Je länger das mediale Trommelfeuer anhielt, desto mehr „wurde man eigentlich unter Druck gesetzt, dass man geimpft sein muss“, erklärte Kimmich weiter. Politisches und mediales Narrativ sei gewesen: „Es ist die Pandemie der Ungeimpften. Und derjenige, der für die Ungeimpften steht, das ist Joshua Kimmich. Also ist auch er für die Pandemie verantwortlich.“

Trotz dieser emotionalen Worte sind viele nach wie vor der Auffassung angemessen mit Kimmich umgegangen zu sein. Spiegel-Autor Stampf erklärte auf Twitter: „Viel Mitleid aus bestimmten Kreisen mit einem Fußballmillionär, der in der Pandemie kritisiert wurde, weil er sich nicht impfen lassen wollte. Auffällig wenig Empathie häufig mit Coronaopfern und Long-Covid-Kranken.“

Werbung

Verhöhnen statt entschuldigen

Und weiter: „Erwartbar die übertriebene Anteilnahme von all jenen, die damals selber die Impffeindschaft geschürt haben.“ Insgesamt hätte der 29-Jährige „schwere Schuld“ auf sich geladen. Auch der Arzt Marc Henefeld, der für die ARD unter anderem den Podcast zum Thema Corona-Impfung gemacht hat. Kimmich habe „eine medizinisch notwendige Maßnahme öffentlich torpediert und mit seinem Impact Impf-Skepsis befördert. Und heult jetzt große Krokodils-Tränen. Das ist einfach nur maximal erbärmlich, schwach und feige. Beschämend“, so Marc Hanefeld.

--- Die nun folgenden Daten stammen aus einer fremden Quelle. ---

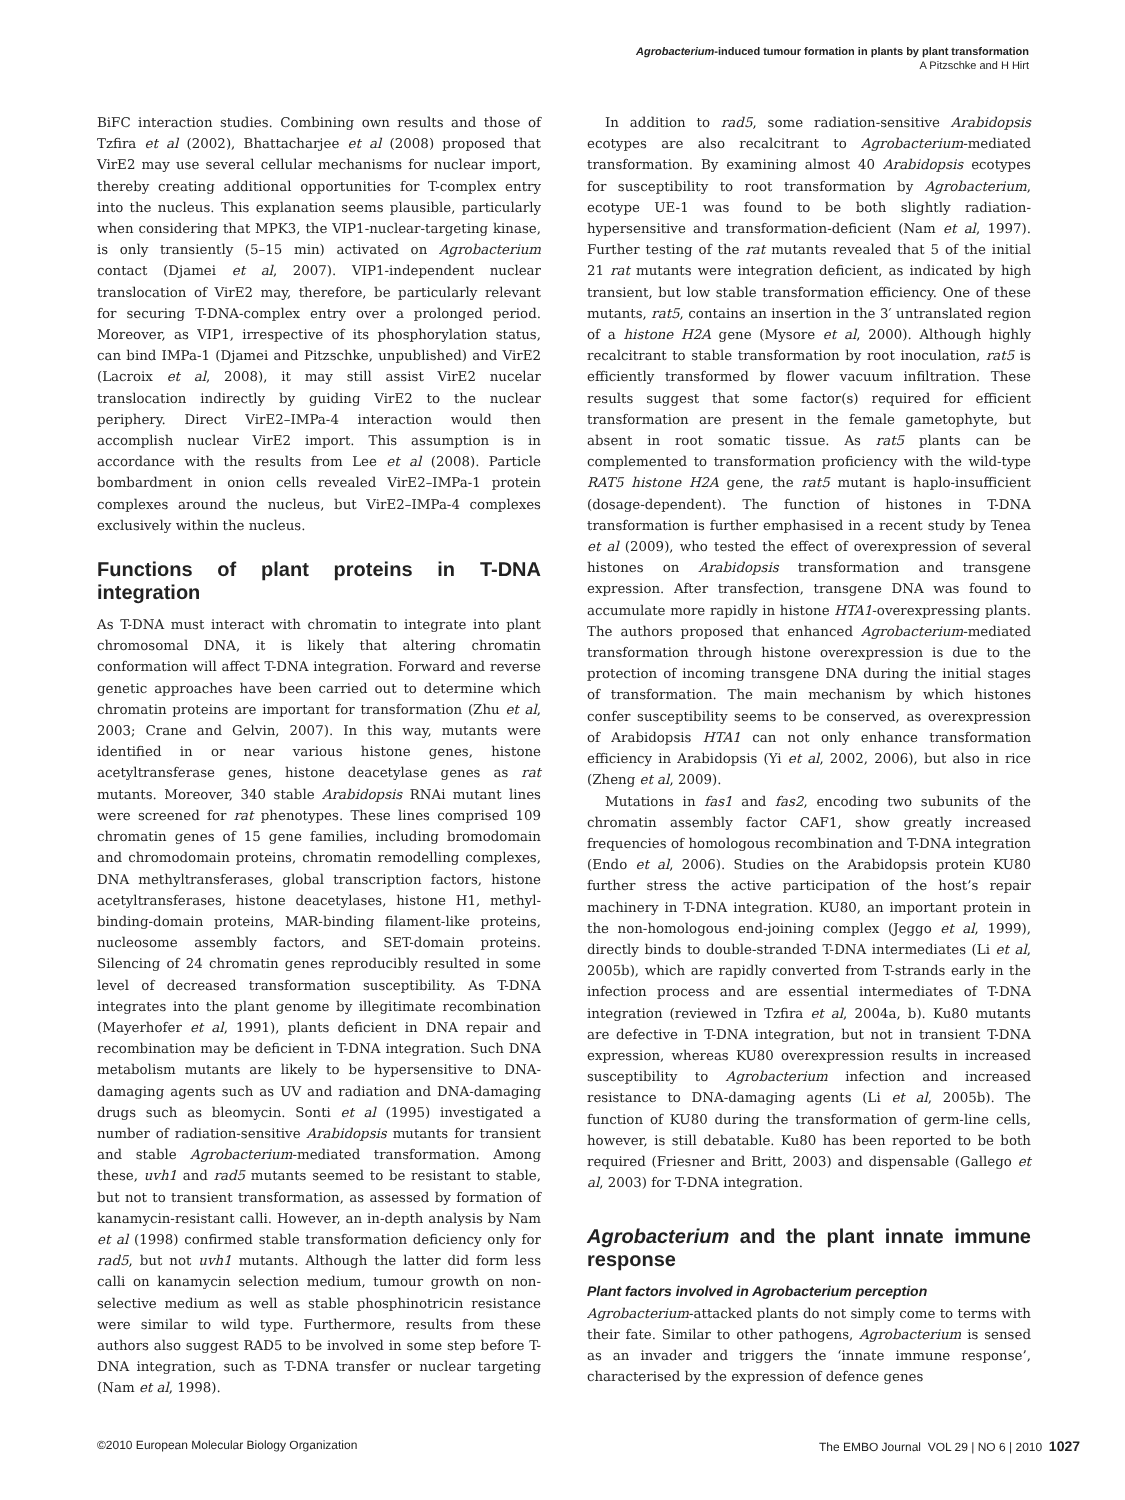Agrobacterium-induced tumour formation in plants by plant transformation
A Pitzschke and H Hirt
BiFC interaction studies. Combining own results and those of Tzfira et al (2002), Bhattacharjee et al (2008) proposed that VirE2 may use several cellular mechanisms for nuclear import, thereby creating additional opportunities for T-complex entry into the nucleus. This explanation seems plausible, particularly when considering that MPK3, the VIP1-nuclear-targeting kinase, is only transiently (5–15 min) activated on Agrobacterium contact (Djamei et al, 2007). VIP1-independent nuclear translocation of VirE2 may, therefore, be particularly relevant for securing T-DNA-complex entry over a prolonged period. Moreover, as VIP1, irrespective of its phosphorylation status, can bind IMPa-1 (Djamei and Pitzschke, unpublished) and VirE2 (Lacroix et al, 2008), it may still assist VirE2 nucelar translocation indirectly by guiding VirE2 to the nuclear periphery. Direct VirE2–IMPa-4 interaction would then accomplish nuclear VirE2 import. This assumption is in accordance with the results from Lee et al (2008). Particle bombardment in onion cells revealed VirE2–IMPa-1 protein complexes around the nucleus, but VirE2–IMPa-4 complexes exclusively within the nucleus.
Functions of plant proteins in T-DNA integration
As T-DNA must interact with chromatin to integrate into plant chromosomal DNA, it is likely that altering chromatin conformation will affect T-DNA integration. Forward and reverse genetic approaches have been carried out to determine which chromatin proteins are important for transformation (Zhu et al, 2003; Crane and Gelvin, 2007). In this way, mutants were identified in or near various histone genes, histone acetyltransferase genes, histone deacetylase genes as rat mutants. Moreover, 340 stable Arabidopsis RNAi mutant lines were screened for rat phenotypes. These lines comprised 109 chromatin genes of 15 gene families, including bromodomain and chromodomain proteins, chromatin remodelling complexes, DNA methyltransferases, global transcription factors, histone acetyltransferases, histone deacetylases, histone H1, methyl-binding-domain proteins, MAR-binding filament-like proteins, nucleosome assembly factors, and SET-domain proteins. Silencing of 24 chromatin genes reproducibly resulted in some level of decreased transformation susceptibility. As T-DNA integrates into the plant genome by illegitimate recombination (Mayerhofer et al, 1991), plants deficient in DNA repair and recombination may be deficient in T-DNA integration. Such DNA metabolism mutants are likely to be hypersensitive to DNA-damaging agents such as UV and radiation and DNA-damaging drugs such as bleomycin. Sonti et al (1995) investigated a number of radiation-sensitive Arabidopsis mutants for transient and stable Agrobacterium-mediated transformation. Among these, uvh1 and rad5 mutants seemed to be resistant to stable, but not to transient transformation, as assessed by formation of kanamycin-resistant calli. However, an in-depth analysis by Nam et al (1998) confirmed stable transformation deficiency only for rad5, but not uvh1 mutants. Although the latter did form less calli on kanamycin selection medium, tumour growth on non-selective medium as well as stable phosphinotricin resistance were similar to wild type. Furthermore, results from these authors also suggest RAD5 to be involved in some step before T-DNA integration, such as T-DNA transfer or nuclear targeting (Nam et al, 1998).
In addition to rad5, some radiation-sensitive Arabidopsis ecotypes are also recalcitrant to Agrobacterium-mediated transformation. By examining almost 40 Arabidopsis ecotypes for susceptibility to root transformation by Agrobacterium, ecotype UE-1 was found to be both slightly radiation-hypersensitive and transformation-deficient (Nam et al, 1997). Further testing of the rat mutants revealed that 5 of the initial 21 rat mutants were integration deficient, as indicated by high transient, but low stable transformation efficiency. One of these mutants, rat5, contains an insertion in the 3′ untranslated region of a histone H2A gene (Mysore et al, 2000). Although highly recalcitrant to stable transformation by root inoculation, rat5 is efficiently transformed by flower vacuum infiltration. These results suggest that some factor(s) required for efficient transformation are present in the female gametophyte, but absent in root somatic tissue. As rat5 plants can be complemented to transformation proficiency with the wild-type RAT5 histone H2A gene, the rat5 mutant is haplo-insufficient (dosage-dependent). The function of histones in T-DNA transformation is further emphasised in a recent study by Tenea et al (2009), who tested the effect of overexpression of several histones on Arabidopsis transformation and transgene expression. After transfection, transgene DNA was found to accumulate more rapidly in histone HTA1-overexpressing plants. The authors proposed that enhanced Agrobacterium-mediated transformation through histone overexpression is due to the protection of incoming transgene DNA during the initial stages of transformation. The main mechanism by which histones confer susceptibility seems to be conserved, as overexpression of Arabidopsis HTA1 can not only enhance transformation efficiency in Arabidopsis (Yi et al, 2002, 2006), but also in rice (Zheng et al, 2009).
Mutations in fas1 and fas2, encoding two subunits of the chromatin assembly factor CAF1, show greatly increased frequencies of homologous recombination and T-DNA integration (Endo et al, 2006). Studies on the Arabidopsis protein KU80 further stress the active participation of the host’s repair machinery in T-DNA integration. KU80, an important protein in the non-homologous end-joining complex (Jeggo et al, 1999), directly binds to double-stranded T-DNA intermediates (Li et al, 2005b), which are rapidly converted from T-strands early in the infection process and are essential intermediates of T-DNA integration (reviewed in Tzfira et al, 2004a, b). Ku80 mutants are defective in T-DNA integration, but not in transient T-DNA expression, whereas KU80 overexpression results in increased susceptibility to Agrobacterium infection and increased resistance to DNA-damaging agents (Li et al, 2005b). The function of KU80 during the transformation of germ-line cells, however, is still debatable. Ku80 has been reported to be both required (Friesner and Britt, 2003) and dispensable (Gallego et al, 2003) for T-DNA integration.
Agrobacterium and the plant innate immune response
Plant factors involved in Agrobacterium perception
Agrobacterium-attacked plants do not simply come to terms with their fate. Similar to other pathogens, Agrobacterium is sensed as an invader and triggers the ‘innate immune response’, characterised by the expression of defence genes
©2010 European Molecular Biology Organization The EMBO Journal VOL 29 | NO 6 | 2010 1027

Einem jungen Mann, der sich öffnet und der Öffentlichkeit gesteht, dass er an dem Impfdruck innerlich fast zerbrochen wäre, wird verhöhnt. Das Kimmich-Interview und die Reaktionen darauf zeigen, dass Entschuldigungen und die Aufarbeitung der Corona-Zeit längst überfällig sind. Dass es dazu jemals kommen wird, darf aber bezweifelt werden.